In light of the issues identified in the effectiveness evaluation, the Company has implemented the following initiatives to improve the effectiveness of Board of Directors' Meeting.
1) Sharing awareness of the role of Board of Directors' Meeting
The roles that Board of Directors' Meeting should play and the scope of responsibilities of the Audit and Supervisory Committee which is responsible for oversight functions, were discussed, and an attempt was made to share this understanding among the directors.
② Organizing the agenda Board of Directors' Meeting
We have further reviewed the criteria for matters to be discussed at Board of Directors' Meeting meetings, and increased the importance of monitoring within the role of Board of Directors' Meeting.
3) Improving the composition of Board of Directors' Meeting We have clarified the role of Board of Directors' Meeting appropriate for the sustainable growth phase, as well as the roles and expectations expected of each director, and have reviewed its composition.
4) Review of Board of Directors' Meeting operations In particular, we have expanded opportunities for advance explanations to Outside Directors, in order to improve the efficiency and effectiveness of deliberations at Board of Directors' Meeting.
- Implementation of the Fiscal 2024 Board of Directors' Meeting Effectiveness Evaluation and Results
In fiscal year 2024, Fujikura conducted a questionnaire survey based on the results of the previous fiscal year, and commissioned Board Advisors Co., Ltd. to analyze and evaluate the results. The results are as follows:
① There was room for further expansion in discussions of important agenda items, such as medium- to long-term strategy and non-financial themes.
②There were multiple calls for consideration of the ideal composition of Board of Directors' Meeting, the skills matrix, and the ratio of internal and external members.
3) Regarding the "contribution of outside directors," it was apparent that there is a need to clarify the roles expected of outside directors by the business execution side in order to make the most of their qualities.
(4) There was room for improvement in committee 's coordination with Board of Directors' Meeting and agenda setting. - Future initiatives
The issues and future initiatives based on the results of the analysis and evaluation are as follows:
1. Expanding discussions on important agenda items Expanding discussions on medium- to long-term issues and non-financial matters.
②Review of the composition Board of Directors' Meeting Deepening discussions regarding the skills matrix of directors.
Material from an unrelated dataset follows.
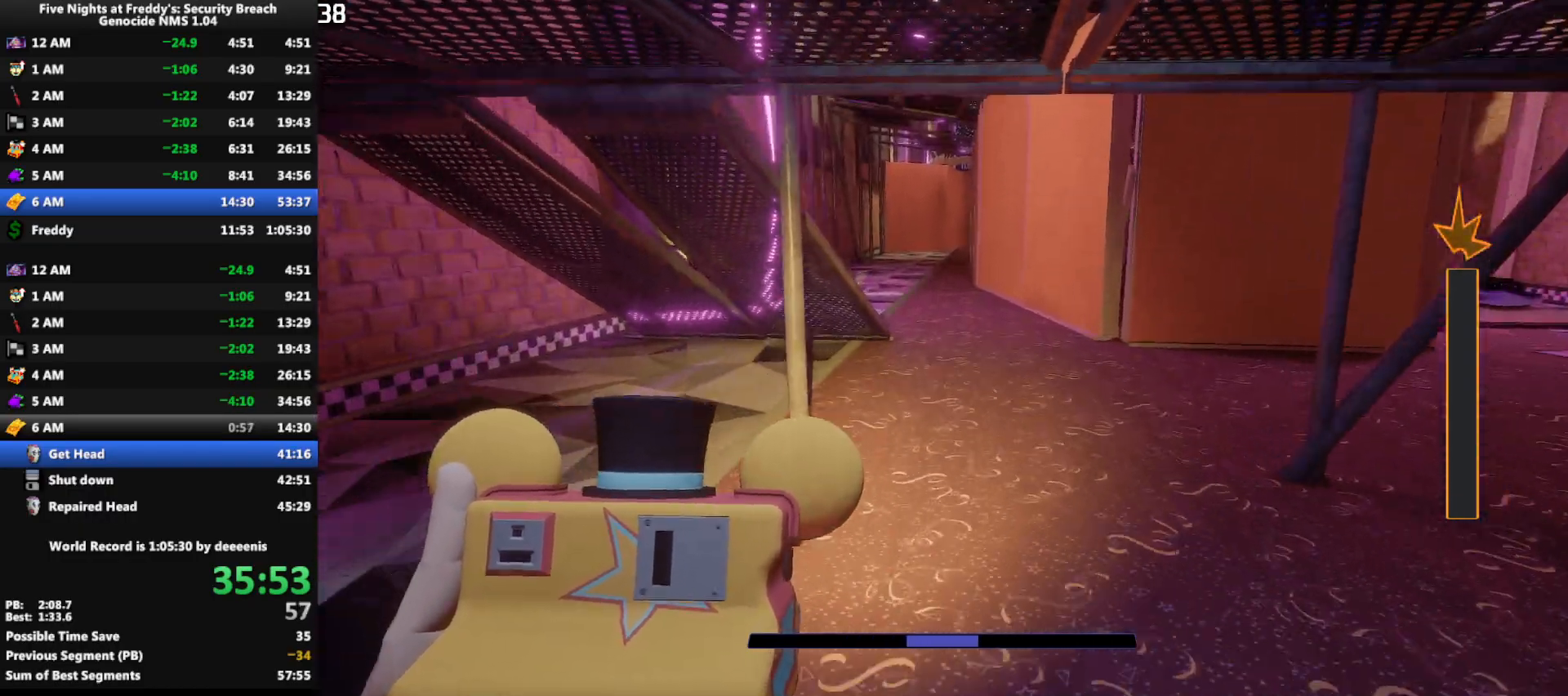
{"keys": ["w"], "mouse": [], "events": [[367, "space", "down"], [467, "shift", "up"], [467, "space", "up"]]}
3) Demonstrating the qualities of outside directors Clarifying the roles of outside directors and ensuring their effectiveness.
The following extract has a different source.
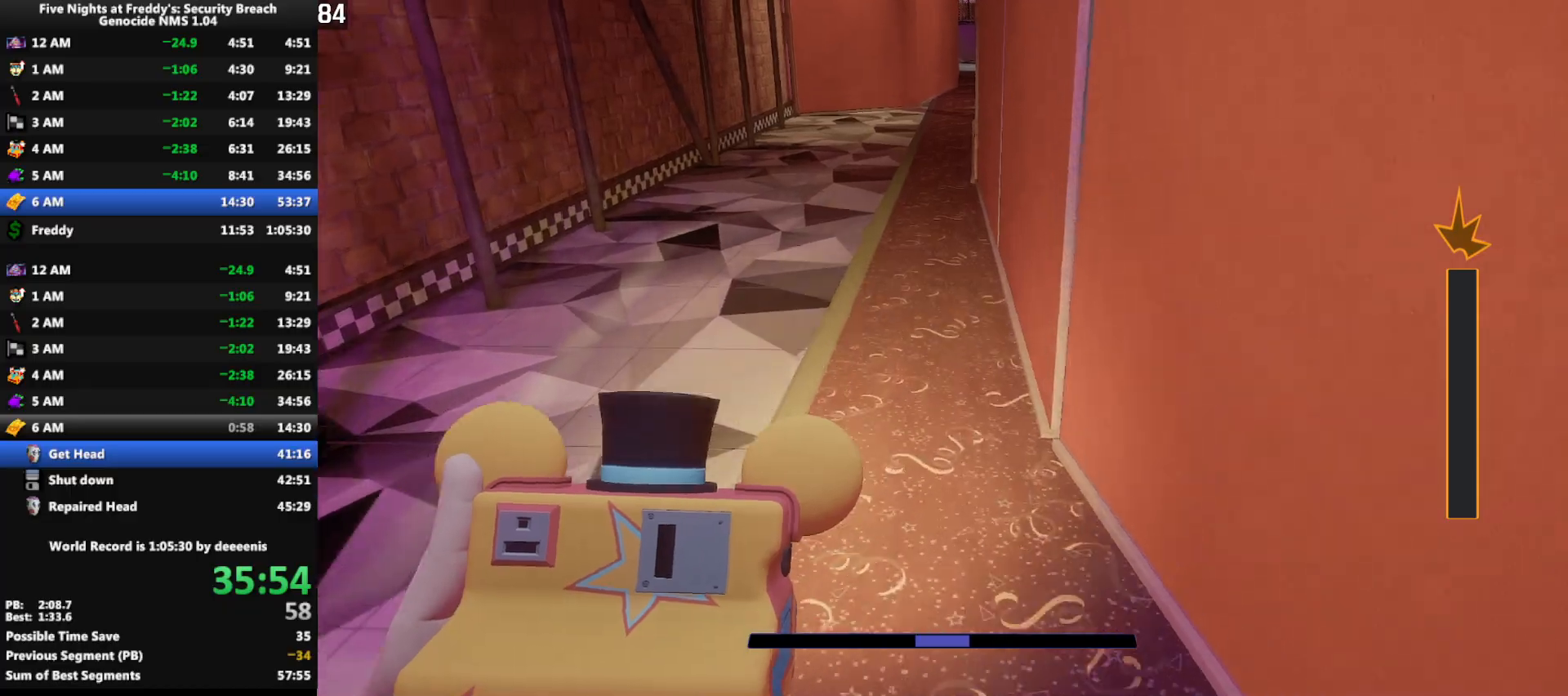
{"keys": ["shift", "w"], "mouse": [], "events": [[450, "shift", "down"]]}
policy on Cross-Shareholdings
Fujikura says that it does not hold investment shares in principle policy. However, Fujikura will hold shares of the company as cross-shares only if it is necessary to enter into a cooperative relationship on a business strategy basis in the business conducted by Fujikura, and if such cooperation contributes to the enhancement of Fujikura's corporate value over the medium to long term. These cross-shareholdings will be positioned as part of the invested capital of each business units that conducts business, and will be verified as appropriate in accordance with the above policy holdings, and the Board of Directors' Meeting will decide whether to hold them. For shares that we decided not to hold, we report the progress of the sale to Board of Directors' Meeting. Based on the above policy, Fujikura has been actively selling its shares.